Friday, August 22, 2014

‘Cinekambiya’: It’s Gambia’s Film Industry

The West African country’s fledgling film industry had no previously recognised name, according to TNBES research.
Film Producer, Director and Creative Industry Strategist, Prince Bubacarr Aminata Sankanu has announced a name for Gambia’s film industry, Cinekambia, a coined term that stands for cinema arts named after the River Gambia.

“I coined the name CINEKAMBIYA for our own film industry to stand out and celebrate our Gambian peculiarities. CINE is a short form of “CINEMA ARTS” and “KAMBIYA” is the traditional Mandinka name of “KAMBIYA BOLONGHO” to also mean “Land of River Gambia,” Sankanu explains.

He also unveiled the official logo [due for launch] of the Gambian film industry designed by James Kolawole.

The West African country’s fledgling film industry had no previously recognised name, according to TNBES research.

While India, Nigeria and Ghana had adopted the “wood” suffix as in Hollywood, but Sankanu argues The Gambia should follow its own unique path.

“There is no international law or convention that makes it compulsory for every film industry in the world to have the "wood" suffix on its name as with the Hollywood, “bollywood” “nollywood” and “gollywood” bandwagons,” the producer said in a statement Tuesday.

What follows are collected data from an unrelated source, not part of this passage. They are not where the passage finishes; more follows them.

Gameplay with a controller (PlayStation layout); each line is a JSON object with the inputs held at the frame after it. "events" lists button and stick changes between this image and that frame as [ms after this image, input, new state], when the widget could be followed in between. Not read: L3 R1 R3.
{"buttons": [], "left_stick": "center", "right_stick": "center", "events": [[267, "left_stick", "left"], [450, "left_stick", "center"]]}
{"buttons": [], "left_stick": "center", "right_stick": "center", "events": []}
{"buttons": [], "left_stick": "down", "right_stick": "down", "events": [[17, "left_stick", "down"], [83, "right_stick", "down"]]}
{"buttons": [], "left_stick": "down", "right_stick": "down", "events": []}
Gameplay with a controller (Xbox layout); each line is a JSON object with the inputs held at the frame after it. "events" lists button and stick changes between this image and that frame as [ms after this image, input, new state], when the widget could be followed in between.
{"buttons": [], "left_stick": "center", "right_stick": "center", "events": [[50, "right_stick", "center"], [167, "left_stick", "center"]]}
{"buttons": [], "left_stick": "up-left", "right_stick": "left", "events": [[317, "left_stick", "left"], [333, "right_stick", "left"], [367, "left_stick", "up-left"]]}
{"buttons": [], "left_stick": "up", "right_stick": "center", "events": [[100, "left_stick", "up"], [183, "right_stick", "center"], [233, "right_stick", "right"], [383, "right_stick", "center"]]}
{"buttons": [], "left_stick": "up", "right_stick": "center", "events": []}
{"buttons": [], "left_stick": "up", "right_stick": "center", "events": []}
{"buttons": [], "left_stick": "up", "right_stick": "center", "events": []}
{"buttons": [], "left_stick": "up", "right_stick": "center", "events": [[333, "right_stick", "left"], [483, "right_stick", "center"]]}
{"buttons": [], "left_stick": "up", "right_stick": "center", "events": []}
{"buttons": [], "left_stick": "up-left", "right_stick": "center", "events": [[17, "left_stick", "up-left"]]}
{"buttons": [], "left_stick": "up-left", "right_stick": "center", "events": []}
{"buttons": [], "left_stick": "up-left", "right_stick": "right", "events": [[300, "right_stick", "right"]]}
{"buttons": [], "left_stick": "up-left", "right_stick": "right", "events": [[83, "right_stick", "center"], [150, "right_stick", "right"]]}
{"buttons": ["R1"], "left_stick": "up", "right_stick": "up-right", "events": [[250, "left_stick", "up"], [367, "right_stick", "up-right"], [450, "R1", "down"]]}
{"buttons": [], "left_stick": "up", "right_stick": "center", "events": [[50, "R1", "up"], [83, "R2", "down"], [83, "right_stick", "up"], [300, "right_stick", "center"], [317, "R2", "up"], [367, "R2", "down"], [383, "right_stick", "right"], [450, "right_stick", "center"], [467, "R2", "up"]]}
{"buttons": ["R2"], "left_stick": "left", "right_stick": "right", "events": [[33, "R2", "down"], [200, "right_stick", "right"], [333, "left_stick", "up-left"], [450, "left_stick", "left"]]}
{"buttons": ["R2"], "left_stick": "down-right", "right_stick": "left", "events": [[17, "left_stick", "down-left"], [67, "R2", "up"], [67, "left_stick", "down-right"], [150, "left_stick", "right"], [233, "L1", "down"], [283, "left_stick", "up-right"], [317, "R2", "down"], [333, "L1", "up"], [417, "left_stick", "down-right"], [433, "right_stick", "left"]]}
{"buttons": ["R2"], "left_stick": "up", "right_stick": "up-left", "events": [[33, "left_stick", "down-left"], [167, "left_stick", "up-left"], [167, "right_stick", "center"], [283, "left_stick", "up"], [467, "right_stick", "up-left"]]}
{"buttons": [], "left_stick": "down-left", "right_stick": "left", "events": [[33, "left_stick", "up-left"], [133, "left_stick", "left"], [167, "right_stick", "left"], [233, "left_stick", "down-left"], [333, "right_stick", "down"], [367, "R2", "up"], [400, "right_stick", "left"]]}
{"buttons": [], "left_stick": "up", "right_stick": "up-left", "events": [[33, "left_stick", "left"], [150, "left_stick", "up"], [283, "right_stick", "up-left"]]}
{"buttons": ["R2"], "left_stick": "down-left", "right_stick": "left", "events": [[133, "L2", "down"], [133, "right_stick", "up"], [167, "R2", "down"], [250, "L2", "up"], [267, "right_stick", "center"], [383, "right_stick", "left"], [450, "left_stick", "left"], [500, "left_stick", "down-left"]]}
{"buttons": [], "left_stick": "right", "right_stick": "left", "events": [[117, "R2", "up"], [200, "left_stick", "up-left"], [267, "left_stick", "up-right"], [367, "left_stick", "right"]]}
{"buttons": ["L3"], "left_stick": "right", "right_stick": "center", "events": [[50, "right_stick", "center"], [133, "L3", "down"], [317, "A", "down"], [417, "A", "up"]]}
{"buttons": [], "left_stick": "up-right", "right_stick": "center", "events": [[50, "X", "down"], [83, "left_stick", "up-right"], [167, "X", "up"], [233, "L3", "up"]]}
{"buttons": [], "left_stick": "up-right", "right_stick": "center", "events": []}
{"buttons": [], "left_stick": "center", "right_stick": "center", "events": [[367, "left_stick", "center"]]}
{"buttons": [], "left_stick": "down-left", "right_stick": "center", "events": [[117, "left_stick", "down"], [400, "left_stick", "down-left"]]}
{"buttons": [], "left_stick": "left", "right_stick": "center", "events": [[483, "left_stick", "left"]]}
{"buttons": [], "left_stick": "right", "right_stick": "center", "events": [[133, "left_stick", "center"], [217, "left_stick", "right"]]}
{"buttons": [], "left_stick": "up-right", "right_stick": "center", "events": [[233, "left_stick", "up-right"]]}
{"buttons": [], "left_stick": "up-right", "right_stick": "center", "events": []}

“We in The Gambia should follow our own unique path while embracing the best practices from across the globe. Hollywood has the star system. The Nigerians have the marketer system. The French and other Europeans have the director system. We in The Gambia are going to have the producer system in our CINEKAMBIYA industry,” he said.

The Germany-based Gambian filmmaker said officials at the country’s National Centre for Arts and Culture (NCAC) have approve the CINEKAMBIYA name and his related proposals for the development of “our national film industry.”

Also, he said the inter-ministerial Standing Committee on Beauty Pageants and Production of Movies are considering his draft “Gambia National Film Policy Framework” and “Code of Ethics” for practitioners.

The draft is being used as working documents for guidelines for Gambia’s audio visual and creative industry that will be tabled before the Minister of Tourism and Culture for “highest level approval” and integration into the national development blueprint.

Film industries cannot be built overnight, Sankanu said, so “I am putting the structure firsts.”

In November 2012, Sankanu announced “The Woman In A Black Jacket”, a film project he set in motion, is one of two movies to be shot in The Gambia.

The movie is about the menace of rape, a sensitive and major topic around the world, and Sankanu said talking about it (rape) is about placing the mirror before society to look at this issue which cannot be buried under the carpet.